Researchers in Benítez’s group recently revaluated the case of the
brothers with CAS. After sequencing their exome — the part of the
genome that is translated into protein and therefore the one that most
influences the state of the organism, they found that the cause of the
illness was a mutation in a gene called POT1.
The identification of this gene led them directly to another CNIO group,
the Telomere and Telomerase Group, headed by María Blasco. POT1 is
one of the proteins that comprise the protective shield around telomeres
— the structures that protect the tips of chromosomes — and it has
recently been identified as responsible for other forms of hereditary
cancer: melanoma and familial glioma. Blasco’s group is not only one of
the leading groups in the field of telomeres, but has also participated —
together with the groups headed by Carlos López-Otín and Elías Campo —
in the first description of the mutation of this gene in human cancer
(chronic lymphocytic leukaemia).
Cardiac angiosarcoma is a rare but malignant disease. In the case of
hereditary CAS, the median survival expectancy is only four months
because the disease is diagnosed at an advanced stage. Until now, no
related gene has been identified.
CNIO researchers also observed that hereditary CAS occurs in families with
a high incidence of other types of cancer. This is similar to what is
observed in people affected by the so-called Li-Fraumeni syndrome, which
is caused by a mutation in the tumour suppressor gene — nicknamed the
genome guardian — P53. However, POT1, but not P53, was found
mutated in the families affected by CAS.
The discovery of the new mutation proved to be even more significant
from a clinical perspective, given that it identified carriers at risk of
developing cardiac angiosarcoma and possibly other tumours.

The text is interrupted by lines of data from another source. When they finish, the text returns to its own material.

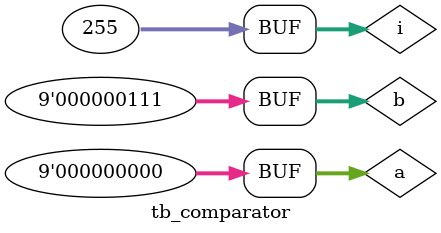
<source format=v>
`include "comparator.v"

module tb_comparator;
  parameter N = 8;
  reg [N:0] a = 8'b00000000;
  reg [N:0] b = 8'b00000111;
  wire o;
  integer i = 0;

  comparator myComp (.inA(a), .inB(b), .out(o) );

  initial
    begin
      $display ( "time A B out" );
      $monitor ( "%g %b %b %b %d" , $time, a, b, o, i);
      for (i=0; i< 255; i = i + 1)
      #5 a = a + 1;
    end
endmodule

</source>
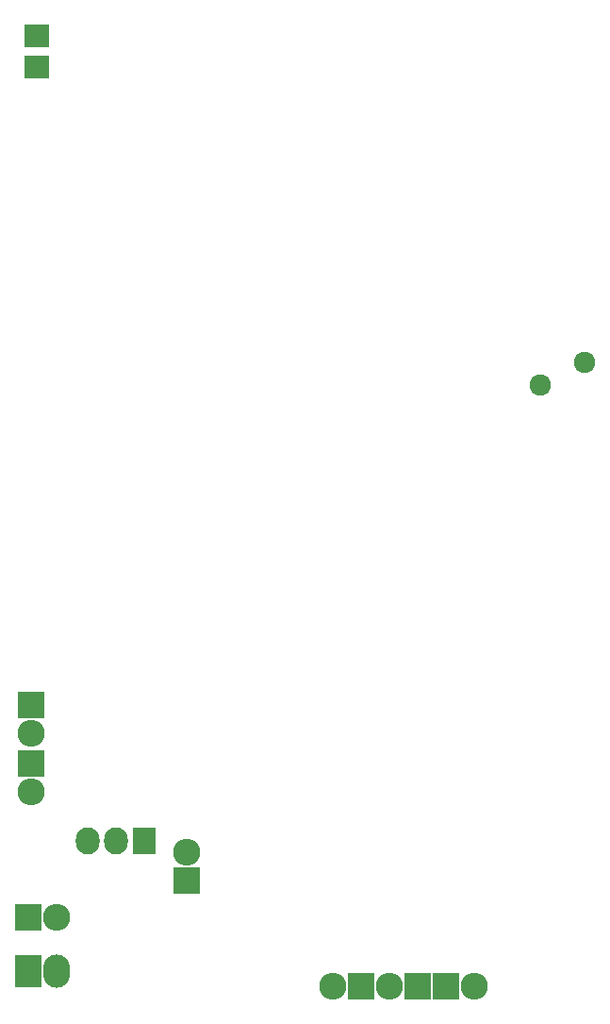
<source format=gbs>
G04 #@! TF.FileFunction,Soldermask,Bot*
%FSLAX46Y46*%
G04 Gerber Fmt 4.6, Leading zero omitted, Abs format (unit mm)*
G04 Created by KiCad (PCBNEW 4.0.4-stable) date 2017 March 07, Tuesday 22:42:02*
%MOMM*%
%LPD*%
G01*
G04 APERTURE LIST*
%ADD10C,0.100000*%
%ADD11R,2.432000X2.432000*%
%ADD12O,2.432000X2.432000*%
%ADD13R,2.400000X3.000000*%
%ADD14O,2.400000X3.000000*%
%ADD15R,2.127200X2.432000*%
%ADD16O,2.127200X2.432000*%
%ADD17R,2.200860X1.997660*%
%ADD18C,1.924000*%
G04 APERTURE END LIST*
D10*
D11*
X133598000Y-140390000D03*
D12*
X131058000Y-140390000D03*
D13*
X98646000Y-139104000D03*
D14*
X101186000Y-139104000D03*
D11*
X128518000Y-140390000D03*
D12*
X125978000Y-140390000D03*
D11*
X136140000Y-140400000D03*
D12*
X138680000Y-140400000D03*
D15*
X109060000Y-127420000D03*
D16*
X106520000Y-127420000D03*
X103980000Y-127420000D03*
D11*
X98900000Y-120460000D03*
D12*
X98900000Y-123000000D03*
D11*
X98646000Y-134278000D03*
D12*
X101186000Y-134278000D03*
D11*
X112870000Y-130976000D03*
D12*
X112870000Y-128436000D03*
D11*
X98900000Y-115228000D03*
D12*
X98900000Y-117768000D03*
D17*
X99408000Y-57973860D03*
X99408000Y-55134140D03*
D18*
X148650000Y-84470000D03*
X144650000Y-86470000D03*
M02*

</source>
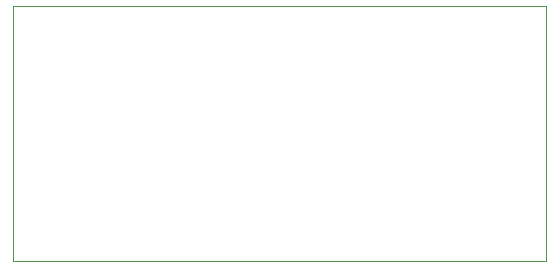
<source format=gbr>
G75*
%MOIN*%
%OFA0B0*%
%FSLAX25Y25*%
%IPPOS*%
%LPD*%
%AMOC8*
5,1,8,0,0,1.08239X$1,22.5*
%
%ADD10C,0.00000*%
D10*
X0010000Y0000000D02*
X0187701Y0000000D01*
X0187701Y0084961D01*
X0010000Y0084961D01*
X0010000Y0000000D01*
M02*

</source>
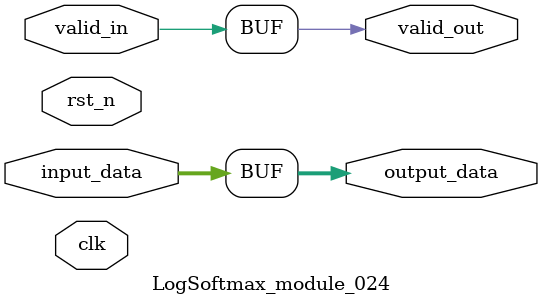
<source format=v>

module LogSoftmax_module_024 (
    input clk,
    input rst_n,
    input valid_in,
    output valid_out,
    // Add specific ports based on operator type
    input [31:0] input_data,
    output [31:0] output_data
);

    // Module implementation would go here
    // This is a template - actual implementation depends on the operator
    
        // Generic operator implementation
    assign output_data = input_data; // Placeholder
    assign valid_out = valid_in;

endmodule

</source>
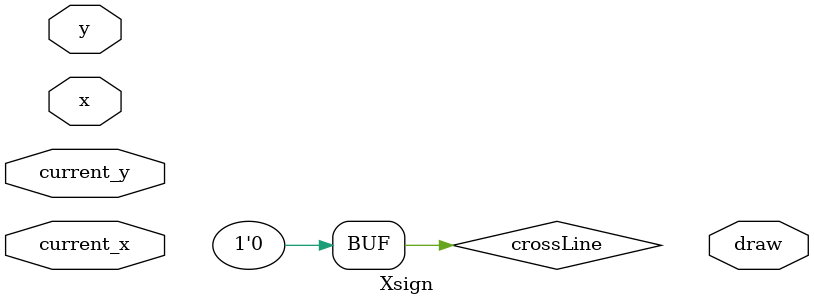
<source format=v>
`timescale 1ns / 1ps
module Xsign(
    input [15:0]current_x,
    input [15:0]current_y,
    input [15:0]x,
    input [15:0]y,
    output draw
    );
    wire [15:0] shift_x = current_x - x;
    wire [15:0] shift_y = current_y - y;
    wire isBorder;
    localparam thickness = 5;
    createSquare border (current_x,current_y,40,40,67,67,isBorder);
//    assign draw = 1;
    wire crossLine = 0;
    assign crossLine = current_x == current_y ? 1 : 0;
//    assign draw = isBorder & (current_x == current_y ?  1 : 0);
endmodule
</source>
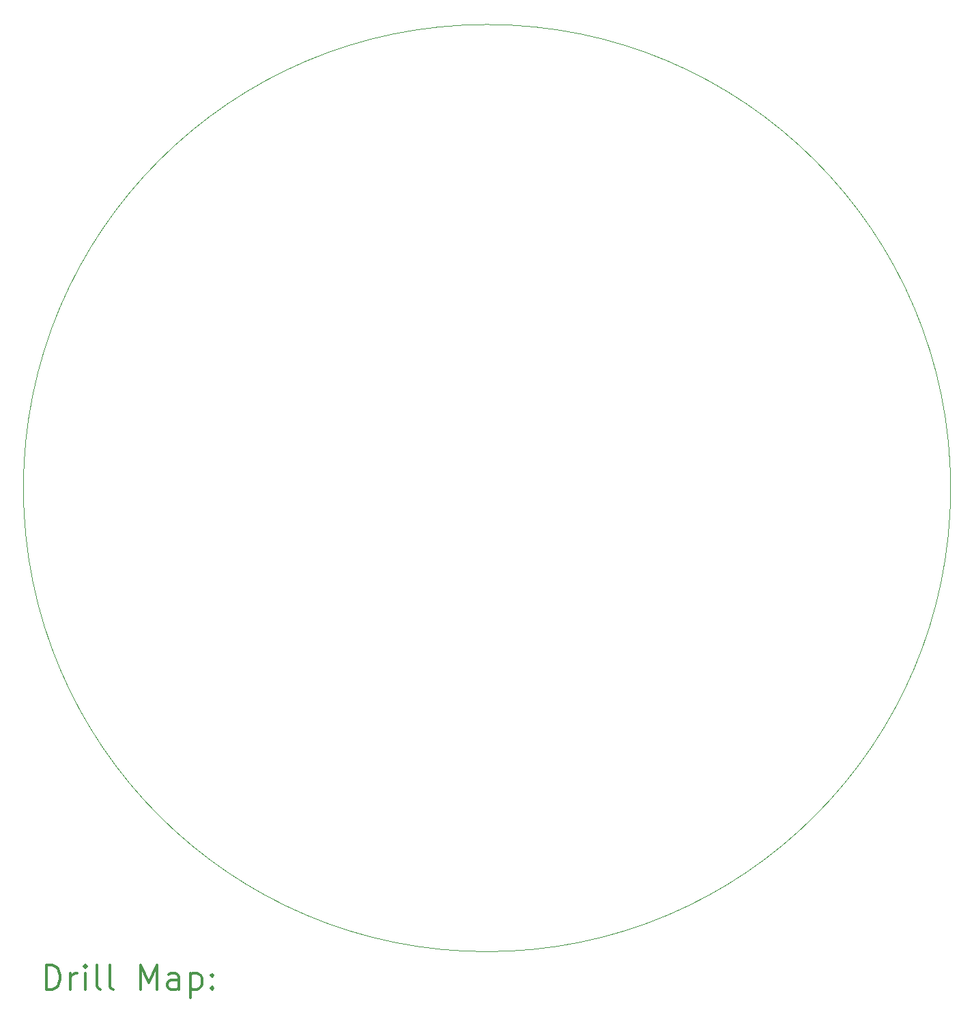
<source format=gbr>
%FSLAX45Y45*%
G04 Gerber Fmt 4.5, Leading zero omitted, Abs format (unit mm)*
G04 Created by KiCad (PCBNEW 5.1.5+dfsg1-2build2) date 2021-03-11 11:45:34*
%MOMM*%
%LPD*%
G04 APERTURE LIST*
%TA.AperFunction,Profile*%
%ADD10C,0.050000*%
%TD*%
%ADD11C,0.200000*%
%ADD12C,0.300000*%
G04 APERTURE END LIST*
D10*
X16252000Y-14899000D02*
G75*
G03X16252000Y-14899000I-5751000J0D01*
G01*
D11*
D12*
X5033928Y-21118215D02*
X5033928Y-20818215D01*
X5105357Y-20818215D01*
X5148214Y-20832500D01*
X5176785Y-20861072D01*
X5191071Y-20889643D01*
X5205357Y-20946786D01*
X5205357Y-20989643D01*
X5191071Y-21046786D01*
X5176785Y-21075358D01*
X5148214Y-21103929D01*
X5105357Y-21118215D01*
X5033928Y-21118215D01*
X5333928Y-21118215D02*
X5333928Y-20918215D01*
X5333928Y-20975358D02*
X5348214Y-20946786D01*
X5362500Y-20932500D01*
X5391071Y-20918215D01*
X5419642Y-20918215D01*
X5519642Y-21118215D02*
X5519642Y-20918215D01*
X5519642Y-20818215D02*
X5505357Y-20832500D01*
X5519642Y-20846786D01*
X5533928Y-20832500D01*
X5519642Y-20818215D01*
X5519642Y-20846786D01*
X5705357Y-21118215D02*
X5676785Y-21103929D01*
X5662500Y-21075358D01*
X5662500Y-20818215D01*
X5862500Y-21118215D02*
X5833928Y-21103929D01*
X5819642Y-21075358D01*
X5819642Y-20818215D01*
X6205357Y-21118215D02*
X6205357Y-20818215D01*
X6305357Y-21032500D01*
X6405357Y-20818215D01*
X6405357Y-21118215D01*
X6676785Y-21118215D02*
X6676785Y-20961072D01*
X6662500Y-20932500D01*
X6633928Y-20918215D01*
X6576785Y-20918215D01*
X6548214Y-20932500D01*
X6676785Y-21103929D02*
X6648214Y-21118215D01*
X6576785Y-21118215D01*
X6548214Y-21103929D01*
X6533928Y-21075358D01*
X6533928Y-21046786D01*
X6548214Y-21018215D01*
X6576785Y-21003929D01*
X6648214Y-21003929D01*
X6676785Y-20989643D01*
X6819642Y-20918215D02*
X6819642Y-21218215D01*
X6819642Y-20932500D02*
X6848214Y-20918215D01*
X6905357Y-20918215D01*
X6933928Y-20932500D01*
X6948214Y-20946786D01*
X6962500Y-20975358D01*
X6962500Y-21061072D01*
X6948214Y-21089643D01*
X6933928Y-21103929D01*
X6905357Y-21118215D01*
X6848214Y-21118215D01*
X6819642Y-21103929D01*
X7091071Y-21089643D02*
X7105357Y-21103929D01*
X7091071Y-21118215D01*
X7076785Y-21103929D01*
X7091071Y-21089643D01*
X7091071Y-21118215D01*
X7091071Y-20932500D02*
X7105357Y-20946786D01*
X7091071Y-20961072D01*
X7076785Y-20946786D01*
X7091071Y-20932500D01*
X7091071Y-20961072D01*
M02*

</source>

As Benítez explained, “in the past, we simply didn’t have anything that
could help in identifying these people at risk, because there were no
markers for familial CAS or for families with a syndrome similar to Li-
Fraumeni without P53 mutations. This study uncovers one of the genes
that explains the high incidence of cancer in some of them.”
“The translation of these results into the clinic is immediate,” says Blasco.
“In fact, we are already helping families that carry this mutation.”